Review: Natty King’s new Rebellution album won’t let reggae fans down

By Angus Taylor

With his ancient, summoning voice, and deeply spiritual lyrics, St Thomas-born Natty King is the archetypal 21st century Rasta reggae singer. He helped carry the 90s conscious resurgence, speared by his inspiration Luciano, into the 2000s, before the rise of Chronixx in the next decade. Natty King first bust onto the international reggae scene in 2005 with his hit No Guns To Town, co-produced by Jimmy Ricks and foundation 70s deejay Trinity (himself part of the wave who carried the Rastafari messages of Big Youth).

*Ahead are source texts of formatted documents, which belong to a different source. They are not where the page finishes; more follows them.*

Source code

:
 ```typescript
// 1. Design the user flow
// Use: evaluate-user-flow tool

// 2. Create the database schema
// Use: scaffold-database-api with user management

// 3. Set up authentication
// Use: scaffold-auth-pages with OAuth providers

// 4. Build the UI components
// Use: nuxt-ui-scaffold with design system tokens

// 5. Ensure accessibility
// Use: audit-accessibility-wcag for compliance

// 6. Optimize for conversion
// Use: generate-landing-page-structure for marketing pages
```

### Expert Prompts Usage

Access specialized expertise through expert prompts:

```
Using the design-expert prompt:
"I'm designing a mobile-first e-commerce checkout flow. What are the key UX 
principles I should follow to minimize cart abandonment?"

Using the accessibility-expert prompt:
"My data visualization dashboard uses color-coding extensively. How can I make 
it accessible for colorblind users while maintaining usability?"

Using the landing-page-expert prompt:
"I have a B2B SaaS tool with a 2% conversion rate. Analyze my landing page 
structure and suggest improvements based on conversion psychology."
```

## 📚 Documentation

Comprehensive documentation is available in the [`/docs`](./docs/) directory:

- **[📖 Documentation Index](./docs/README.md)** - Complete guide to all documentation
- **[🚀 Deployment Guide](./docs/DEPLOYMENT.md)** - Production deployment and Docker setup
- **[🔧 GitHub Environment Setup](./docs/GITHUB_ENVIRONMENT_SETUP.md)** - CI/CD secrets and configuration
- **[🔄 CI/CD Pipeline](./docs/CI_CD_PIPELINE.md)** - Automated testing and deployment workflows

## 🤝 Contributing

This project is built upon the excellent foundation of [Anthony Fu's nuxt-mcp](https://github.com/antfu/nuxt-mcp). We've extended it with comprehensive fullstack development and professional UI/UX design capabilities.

Natty King’s self-produced new album, Rebellution – spelled differently from the US reggae band sharing the name – is an unabashed gateway back to the 2000s reggae era. It’s released on Natty King’s New Wellowell label, and co-produced mainly with Sam Gilly, drummer of hardworking Austrian group House Of Riddim (with whom Natty King worked on the 2010s Born To Be Free album). It collects a full CD-length 19 tracks of polished, live-instrument-based roots reggae rhythms, with a consistent sound throughout.

The lyrical topics are very much Natty King’s staples, often arranged in sections to give the album a chaptered feel. The opening segment is one of several devoted to Rastafari spirituality and ghetto reality. The eddying horns of Jah Is My Guide and the hymn-like Hail Rastafari, affirm the central place of Rasta in grounding and protecting Natty King on his journey. Early Morning, a potential successor to No Guns To Town, warns against the dangers of straying into places where such livity is not to be found. 

A pair of herb tunes, Trees and Ganja Smoker celebrate the plant Natty King calls his “best friend” and question why it is not legal worldwide. Affairs of the heart are covered by a trio of love songs – the Kevin Christopher Roberts co-produced Lovey Dovey, She Bring Joy (on Carlton Marchall’s Jam Rock Rocking Riddim), and the Gilly co-helmed Me She Want. The latter is an autobiographical-sounding encounter with a woman called Winsome, who loves Natty King for his spirituality and not his fame. Also of a very personal nature is the reality tune Hungry Days, where the artist looks at the struggles he faced before No Guns To Town – and hopes that for the sake of his family, his success will sustain.

But while most subjects are timeless, Natty King touches firmly on contemporary issues. He addresses the divisive topic of Covid 19 during the pensive Plandemic, where he doesn’t consider the virus a hoax, yet does see it as a plan for population control. He also excoriates the ever-present problem of police harassment of Rasta on the syn-drum-driven Old Crosses.

The combinations mainly pair Natty with ancient, earthy voices, similar to his own. The 2018 David Mornet-produced duet featuring Luciano, Why Sacrifice, acknowledges their close musical and philosophical bond, with Luci dubbing them “father and son”. Gritty Gambian deejay Rebellion The Recaller joins him to call out economic injustice via Free Ghetto Youths. Contrast is found in the form of higher voiced singjay, and early 2000s busting contemporary, Turbulence, on the calming Prayer A Day (aka Love is the Order). The penultimate track, Africa Calling is a repatriation anthem featuring two rising artists, Mr. Peppa and (Prince) Theo Nyeemiya. (Incidentally, it’s worth noting it is co-produced by Hopeton Brown – not Hopeton Overton Brown the Scientist, but guitarist Hopeton Donald Brown.)

At a time when Jamaican reggae music is increasingly fusion-based, The Rebellution album offers a roadmap back to when live instrumentation and propulsive one drop rhythms were the order of the day. To quote its press release, it “won’t let the reggae fans down”.